## [WHAT IS BEING ASKED]
Nothing left out, nothing added: return the full set of records.

## [GIVEN INFORMATION]
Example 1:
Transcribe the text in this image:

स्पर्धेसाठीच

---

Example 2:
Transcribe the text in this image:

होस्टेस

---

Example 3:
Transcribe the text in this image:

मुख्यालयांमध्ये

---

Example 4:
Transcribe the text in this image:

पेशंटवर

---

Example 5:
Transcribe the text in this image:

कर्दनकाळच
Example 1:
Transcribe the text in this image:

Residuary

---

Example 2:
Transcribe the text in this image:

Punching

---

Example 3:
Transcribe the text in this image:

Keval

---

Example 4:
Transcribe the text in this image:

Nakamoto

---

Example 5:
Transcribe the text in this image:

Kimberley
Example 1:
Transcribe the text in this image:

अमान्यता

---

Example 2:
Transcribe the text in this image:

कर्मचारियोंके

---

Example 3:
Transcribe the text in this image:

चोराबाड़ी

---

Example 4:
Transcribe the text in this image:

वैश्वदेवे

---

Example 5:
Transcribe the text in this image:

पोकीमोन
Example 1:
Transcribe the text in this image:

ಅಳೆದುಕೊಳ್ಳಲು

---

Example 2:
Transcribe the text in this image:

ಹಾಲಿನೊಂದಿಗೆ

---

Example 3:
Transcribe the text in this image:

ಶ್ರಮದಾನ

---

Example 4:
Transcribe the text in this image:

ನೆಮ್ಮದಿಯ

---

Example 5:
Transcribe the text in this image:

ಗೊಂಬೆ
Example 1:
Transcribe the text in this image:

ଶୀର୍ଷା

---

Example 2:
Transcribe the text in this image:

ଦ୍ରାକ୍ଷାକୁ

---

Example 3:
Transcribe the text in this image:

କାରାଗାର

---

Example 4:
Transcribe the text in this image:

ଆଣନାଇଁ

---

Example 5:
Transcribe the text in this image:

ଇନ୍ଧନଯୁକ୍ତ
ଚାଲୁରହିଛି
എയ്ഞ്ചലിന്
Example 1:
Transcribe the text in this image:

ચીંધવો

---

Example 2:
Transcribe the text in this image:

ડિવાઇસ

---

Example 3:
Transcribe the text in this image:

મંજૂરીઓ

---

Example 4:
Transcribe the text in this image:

## [SOLUTION]
Example 1:
Transcribe the text in this image:

स्पर्धेसाठीच

---

Example 2:
Transcribe the text in this image:

होस्टेस

---

Example 3:
Transcribe the text in this image:

मुख्यालयांमध्ये

---

Example 4:
Transcribe the text in this image:

पेशंटवर

---

Example 5:
Transcribe the text in this image:

कर्दनकाळच
Example 1:
Transcribe the text in this image:

Residuary

---

Example 2:
Transcribe the text in this image:

Punching

---

Example 3:
Transcribe the text in this image:

Keval

---

Example 4:
Transcribe the text in this image:

Nakamoto

---

Example 5:
Transcribe the text in this image:

Kimberley
Example 1:
Transcribe the text in this image:

अमान्यता

---

Example 2:
Transcribe the text in this image:

कर्मचारियोंके

---

Example 3:
Transcribe the text in this image:

चोराबाड़ी

---

Example 4:
Transcribe the text in this image:

वैश्वदेवे

---

Example 5:
Transcribe the text in this image:

पोकीमोन
Example 1:
Transcribe the text in this image:

ಅಳೆದುಕೊಳ್ಳಲು

---

Example 2:
Transcribe the text in this image:

ಹಾಲಿನೊಂದಿಗೆ

---

Example 3:
Transcribe the text in this image:

ಶ್ರಮದಾನ

---

Example 4:
Transcribe the text in this image:

ನೆಮ್ಮದಿಯ

---

Example 5:
Transcribe the text in this image:

ಗೊಂಬೆ
Example 1:
Transcribe the text in this image:

ଶୀର୍ଷା

---

Example 2:
Transcribe the text in this image:

ଦ୍ରାକ୍ଷାକୁ

---

Example 3:
Transcribe the text in this image:

କାରାଗାର

---

Example 4:
Transcribe the text in this image:

ଆଣନାଇଁ

---

Example 5:
Transcribe the text in this image:

ଇନ୍ଧନଯୁକ୍ତ
ଚାଲୁରହିଛି
എയ്ഞ്ചലിന്
Example 1:
Transcribe the text in this image:

ચીંધવો

---

Example 2:
Transcribe the text in this image:

ડિવાઇસ

---

Example 3:
Transcribe the text in this image:

મંજૂરીઓ

---

Example 4:
Transcribe the text in this image:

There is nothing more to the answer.